Last week Prime Minister of India Narendra Modi was granted the rare audience of the entire US Congress, and Virginia lawmakers were listening especially closely.

  India may feel like a faraway place, but most Virginia lawmakers consider the nation a close neighbor. On a windy day outside the Capitol, Virginia Democratic Senator Tim Kaine got excited when asked about the nation and offered this personal story. 

“So we went to Mumbai to the Mazagon docks to see the Indian ship building industry, and they were so proud to show us and we said you have to come back, and so I arranged when I got back, talked to the Navy and said invite the Indian ship builders here and they went down to the Newport News ship yard.” Kaine says India does more defense operations with the United States than any other country. He says the ties have only gotten stronger in the last eight years. 

“This is a very historic moment in the relationship and we already see it paying off the warm personal relationship between the Prime Minister and President Obama,” Kaine said.  

And there's even a touch of Virginia in India. Northern Virginia Democrat Gerry Connolly says a county in his district has a technology office in India to bring their brightest minds - and dollars - to his district.

“The technology center of India is Bangalore, and as result to those ties deepening Fairfax county economic development office actually has an office is Bangalore to promote more investment across investment, and so fourth. But it’s all based on technology ties between the two communities and the two cultures and we have a very strong and growing Indian-American community of course in Northern Virginia,” Connolly said.

And Northern Virginia Democrat Don Beyer says the relationship is really a win win. 

“It’s incredibly strategic, I mean figure that their middle class is greater than our population of our whole country, they have an amazing amount of scientists, mathematicians, and engineers. They are a powerhouse and will be a powerhouse,” Beyer said.

Beyer says the market for US goods is exploding. 

“Unlike China too, they have not begun to grapple with population management and population control," Beyer said. "China has the 4-2-1 problem, four grandparents down to one grandchild. India on the other hand has these different religious groups competing with others to see who can have the largest families. So they’re quickly going to surpass China in terms of population, which on the positive side means ever bigger markets for us.” 

Besides buying Virginia ships, India also exports many workers to Virginia, according to Beyer. 

“They are great entrepreneurs and tend to be in the technical fields, data management, so things like that. Although, a number of them have done very well as US Government contractors," Beyer said. "I’m sure they are American citizens also, but they have a link back to India and family and they are a big, vital, important part of our community.”

And Virginia Republican Dave Brat says the US can learn a thing or two from their government. 

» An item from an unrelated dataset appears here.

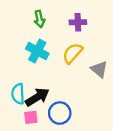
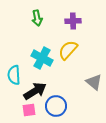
cyan cross: (37, 51) -> (42, 58), moved
gray triangle: (99, 69) -> (94, 82), moved
cyan semicircle: (18, 94) -> (14, 75), moved

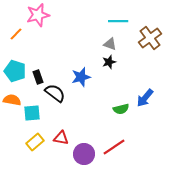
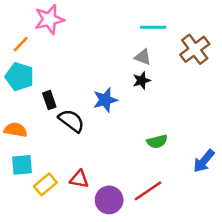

“They chose free markets roughly 20 years ago and they’re catapulting their people toward a better life and we’re moving in the opposite direction and we’re stifling markets from working, and every turn it results one percent growth,” Brat said.

While Virginia Democrats are praising the White House for getting India to sign onto the Paris Climate Agreement, Republicans say it represents yet another step by the administration to kill the state's coal region.